- EXERCISE INSTRUCTIONS: The expected output is each line in the data below that includes the string "creativecommons".
GIVEN DATA Start Marker
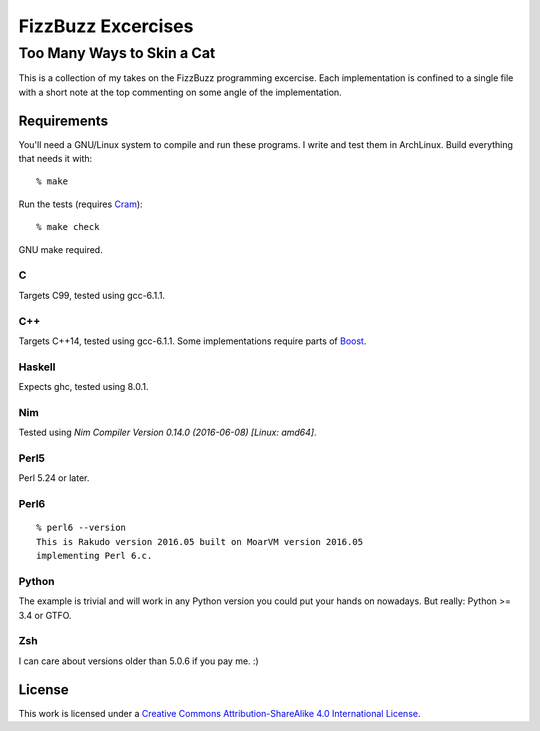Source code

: .. vim: ft=rst sw=2 sts=2 et tw=72

#######################################################################
                          FizzBuzz Excercises
#######################################################################
=======================================================================
                      Too Many Ways to Skin a Cat
=======================================================================

This is a collection of my takes on the FizzBuzz programming excercise.
Each implementation is confined to a single file with a short note at
the top commenting on some angle of the implementation.

Requirements
============

You'll need a GNU/Linux system to compile and run these programs.
I write and test them in ArchLinux.  Build everything that needs it
with::

  % make

Run the tests (requires Cram_)::

  % make check

GNU make required.

.. _Cram: https://bitheap.org/cram/

C
*

Targets C99, tested using gcc-6.1.1.

C++
***

Targets C++14, tested using gcc-6.1.1.
Some implementations require parts of Boost_.

.. _Boost: https://www.boost.org/

Haskell
*******

Expects ghc, tested using 8.0.1.

Nim
***

Tested using `Nim Compiler Version 0.14.0 (2016-06-08) [Linux: amd64]`.

Perl5
*****

Perl 5.24 or later.

Perl6
*****

::

  % perl6 --version
  This is Rakudo version 2016.05 built on MoarVM version 2016.05
  implementing Perl 6.c.

Python
******

The example is trivial and will work in any Python version you could
put your hands on nowadays.  But really: Python >= 3.4 or GTFO.  

Zsh
***

I can care about versions older than 5.0.6 if you pay me. :)


License
=======

|licico|_

This work is licensed under a
`Creative Commons Attribution-ShareAlike 4.0 International License`__.

.. __:
  http://creativecommons.org/licenses/by-sa/4.0/

.. _licico: http://creativecommons.org/licenses/by-sa/4.0/

.. |licico| image:: https://i.creativecommons.org/l/by-sa/4.0/88x31.png
            :alt:   Creative Commons License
GIVEN DATA End Marker
- REPLY TO THE EXERCISE:
  http://creativecommons.org/licenses/by-sa/4.0/
.. _licico: http://creativecommons.org/licenses/by-sa/4.0/
.. |licico| image:: https://i.creativecommons.org/l/by-sa/4.0/88x31.png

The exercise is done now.